Раз мы с вами сидим в нашем здании, значит, до конца не разорены. Но стеснение в средствах сильное. Это, наверное, первый случай в России, когда политическая партия обращается за деньгами к избирателям, элементарно собирает пожертвования. Придумываем (впервые!), как известить об этом людей, как сделать схему платежа простой и удобной, а траты – прозрачными. Кстати, за два месяца этого года собрали в несколько раз больше средств, чем за весь прошлый. Все деньги пошли на листовки и спецвыпуск нашей газеты.
— Может вдруг появиться человек, который скажет: «Я буду давать деньги «ЯБЛОКУ»?
— Все может быть. Но для нас далеко небезразлично, кто он и в чем его цель и интерес.
— Вы почувствовали на себе охлаждение политического истеблишмента, перейдя из разряда успешных политиков во второй эшелон?

Извлечённые данные:
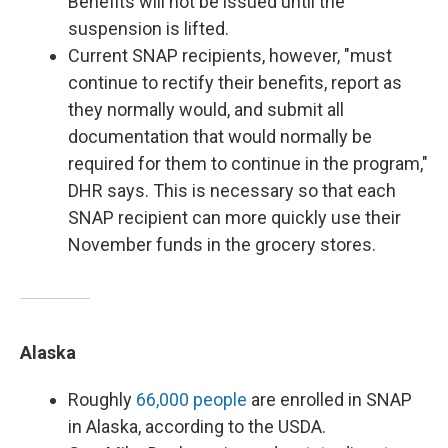
Benefits will not be issued until the
suspension is lifted.
Current SNAP recipients, however, "must
continue to rectify their benefits, report as
they normally would, and submit all
documentation that would normally be
required for them to continue in the program,"
DHR says. This is necessary so that each
SNAP recipient can more quickly use their
November funds in the grocery stores.
Alaska
Roughly
66,000 people
are enrolled in SNAP
in Alaska, according to the USDA.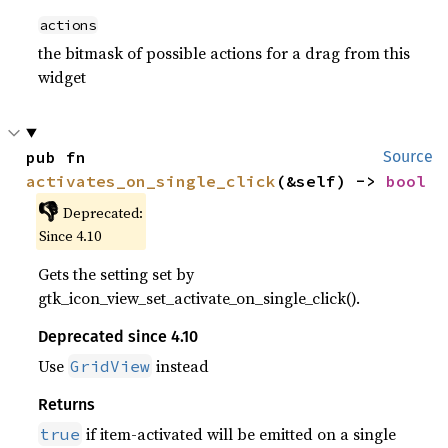
actions
the bitmask of possible actions for a drag from this
widget
pub fn 
Source
activates_on_single_click
(&self) -> 
bool
👎
Deprecated:
Since 4.10
Gets the setting set by
gtk_icon_view_set_activate_on_single_click().
Deprecated since 4.10
Use
instead
GridView
Returns
if item-activated will be emitted on a single
true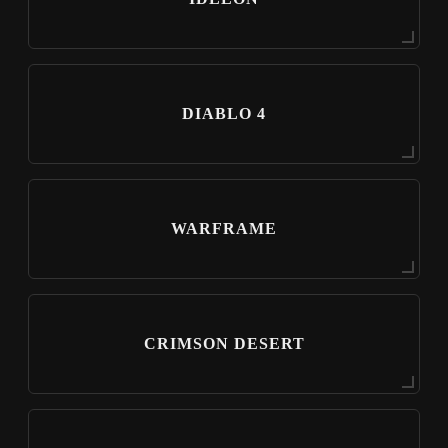
DIABLO 4
WARFRAME
CRIMSON DESERT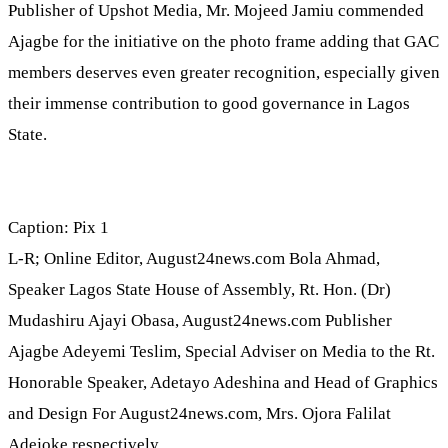
Publisher of Upshot Media, Mr. Mojeed Jamiu commended
Ajagbe for the initiative on the photo frame adding that GAC
members deserves even greater recognition, especially given
their immense contribution to good governance in Lagos
State.
Caption: Pix 1
L-R; Online Editor, August24news.com Bola Ahmad,
Speaker Lagos State House of Assembly, Rt. Hon. (Dr)
Mudashiru Ajayi Obasa, August24news.com Publisher
Ajagbe Adeyemi Teslim, Special Adviser on Media to the Rt.
Honorable Speaker, Adetayo Adeshina and Head of Graphics
and Design For August24news.com, Mrs. Ojora Falilat
Adejoke respectively.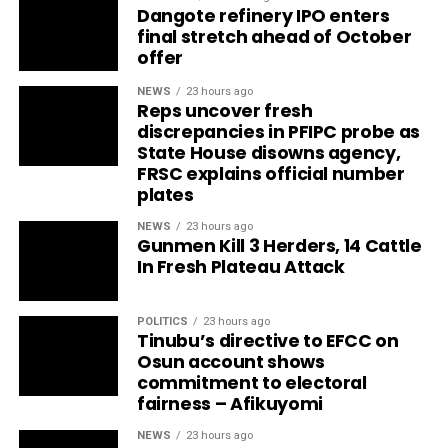
Dangote refinery IPO enters
final stretch ahead of October
offer
NEWS
23 hours ago
Reps uncover fresh
discrepancies in PFIPC probe as
State House disowns agency,
FRSC explains official number
plates
NEWS
23 hours ago
Gunmen Kill 3 Herders, 14 Cattle
In Fresh Plateau Attack
POLITICS
23 hours ago
Tinubu’s directive to EFCC on
Osun account shows
commitment to electoral
fairness – Afikuyomi
NEWS
23 hours ago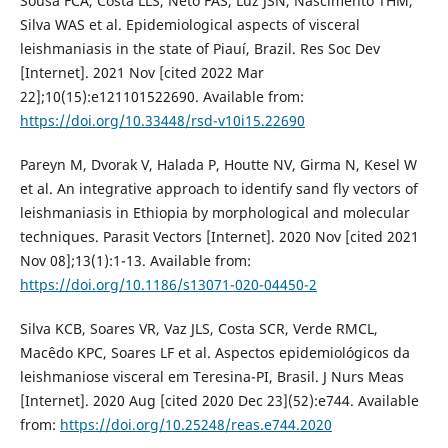
Sousa FCA, Costa LLS, Neto FAS, Luz JSN, Nascimento THM,
Silva WAS et al. Epidemiological aspects of visceral
leishmaniasis in the state of Piauí, Brazil. Res Soc Dev
[Internet]. 2021 Nov [cited 2022 Mar
22];10(15):e121101522690. Available from:
https://doi.org/10.33448/rsd-v10i15.22690
Pareyn M, Dvorak V, Halada P, Houtte NV, Girma N, Kesel W
et al. An integrative approach to identify sand fly vectors of
leishmaniasis in Ethiopia by morphological and molecular
techniques. Parasit Vectors [Internet]. 2020 Nov [cited 2021
Nov 08];13(1):1-13. Available from:
https://doi.org/10.1186/s13071-020-04450-2
Silva KCB, Soares VR, Vaz JLS, Costa SCR, Verde RMCL,
Macêdo KPC, Soares LF et al. Aspectos epidemiológicos da
leishmaniose visceral em Teresina-PI, Brasil. J Nurs Meas
[Internet]. 2020 Aug [cited 2020 Dec 23](52):e744. Available
from:
https://doi.org/10.25248/reas.e744.2020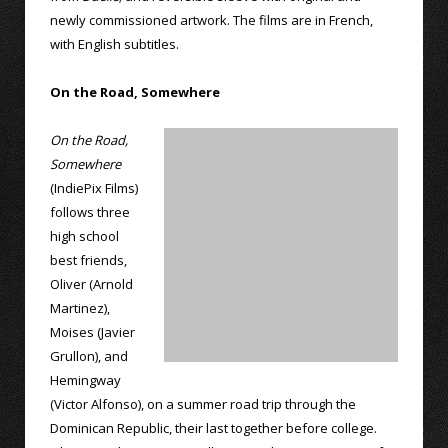
newly commissioned artwork. The films are in French,
with English subtitles.
On the Road, Somewhere
On the Road,
Somewhere
(IndiePix Films)
follows three
high school
best friends,
Oliver (Arnold
Martinez),
Moises (Javier
Grullon), and
Hemingway
(Victor Alfonso), on a summer road trip through the
Dominican Republic, their last together before college.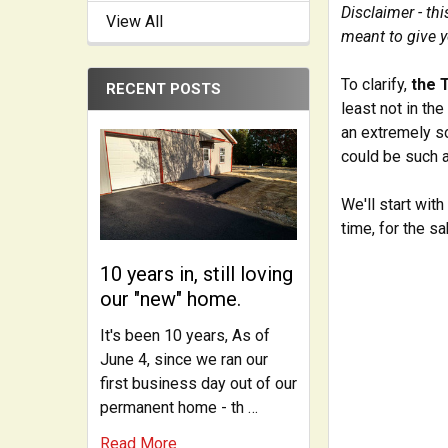
Disclaimer - th
View All
meant to give y
To clarify,
the 
RECENT POSTS
least not in th
an extremely so
could be such a
We'll start wit
time, for the sa
10 years in, still loving
our "new" home.
It's been 10 years, As of
June 4, since we ran our
first business day out of our
permanent home - th …
Read More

О задании: Подхватите фрагмент интервью о сборе пожертвований для партии «ЯБЛОКО» и продолжите его с того места, на котором он заканчивается. Строки никак не связаны с фрагментом интервью.

Выполненное задание:
— Естественно. Меньше контактов, звонков. Но и современный истеблишмент не слишком располагает к общению.
— Но для вас это важно — приятельские связи, тусовки, вращение «в сферах»?
Если это для работы нужно. А по-человечески я в этом ничего интересного не вижу. Есть друзья, интересные люди, есть люди выдающиеся. С ними – интересно, а «вращаться» – утомительно.
— Вы могли бы вести замкнутый, уединенный образ жизни? Довольствоваться обществом семьи?
— Тут как в анекдоте: «Вы умеете играть на скрипке?» — «Не знаю, не пробовал».
— Лень, утверждают, привычка отдыхать заблаговременно. Если такое случается, как вы ленитесь?
— Хороший вопрос. Лениться — очень изнурительное занятие. Лежать на диване и есть себя, что надо встать и работать? Жутко отравляет существование. От борьбы с ленью так устаешь, что себе дороже. Проще обреченно сделать то, что намечено.
— Вы серьезный экономист, автор знаменитых «500 дней», а только-только защитили докторскую. Вон Зюганов с Жириновским куда проворней. Что так припоздали, Григорий Алексеевич?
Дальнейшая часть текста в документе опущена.